That’s AFTER 3 hours? Yeesh. Does your final product have nice smoke rings throughout? Do you notice smoke coming out the stack? I’m no pro but if your pellets are being burnt and temp maintained I don’t know how there could be no smoke. Maybe some pros will chime in with more experience.


----------



## T2timmy (Mar 22, 2020)

Canadagrown said:


> That’s AFTER 3 hours? Yeesh. Does your final product have nice smoke rings throughout? Do you notice smoke coming out the stack? I’m no pro but if your pellets are being burnt and temp maintained I don’t know how there could be no smoke. Maybe some pros will chime in with more experience.


Nope no smoke coming out of chimney the whole time.  And the smoker keeps internal temps fine the whole time.

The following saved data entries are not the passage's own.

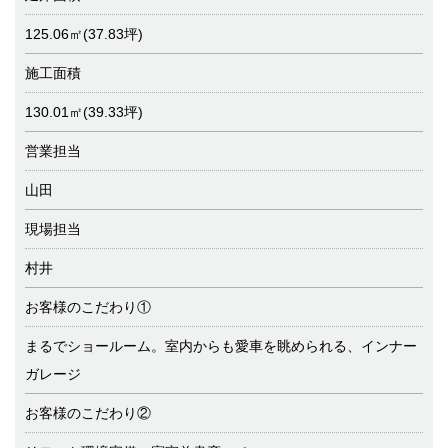
125.06㎡(37.83坪)
施工面積
130.01㎡(39.33坪)
営業担当
山田
現場担当
村井
お客様のこだわり①
まるでショールーム。室内からも愛車を眺められる、インナー
ガレージ
お客様のこだわり②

It is a bit colder here in CT today.  Around 40 degrees out.   I just pulled the Corned beef.   Finished cooking in 4.5 hrs.  Internal temp of 200.


----------



## mike243 (Mar 22, 2020)

you will end up with more smoke at the lowest temp setting , the higher the temp the lower the smoke


----------



## Canadagrown (Mar 22, 2020)

T2timmy said:


> Nope no smoke coming out of chimney the whole time.  And the smoker keeps internal temps fine the whole time. It is a bit colder here in CT today.  Around 40 degrees out.   I just pulled the Corned beef.   Finished cooking in 4.5 hrs.  Internal temp of 200.

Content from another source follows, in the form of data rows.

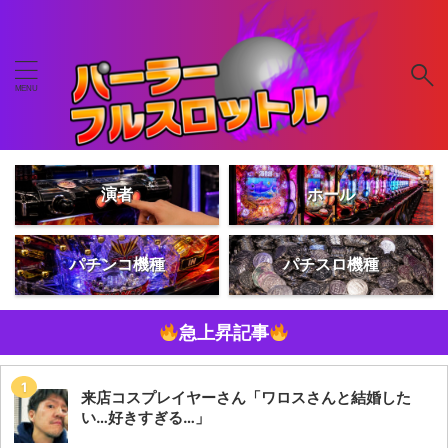
演者
ホール
パチンコ機種
パチスロ機種
急上昇記事
来店コスプレイヤーさん「ワロスさんと結婚した
い…好きすぎる…」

Something is not right with your smoker bud. I have that exact same smoker and smoke is billowing out of mine the entire time. And I am located in Canada and I smoke meats all through the winter with an insulated jacket on the smoker  in temps as cold as -20C. I literally dust the snow off it and fire it up. Maybe call Camp Chef and explain your problem? There’s gotta be an obvious reason why it maintains temps but no smoke. Sorry I can’t be more help.


----------



## dubob (Mar 23, 2020)

My Woodwind will have smoke coming out the stack on both smoke settings - Lo (160*F) & Hi (220*F).  I also use a smoke tube on all my smoke cooks.  I've yet to have any problems producing smoke using LJ Comp Blend (MHC).  What temp setting were you using?


----------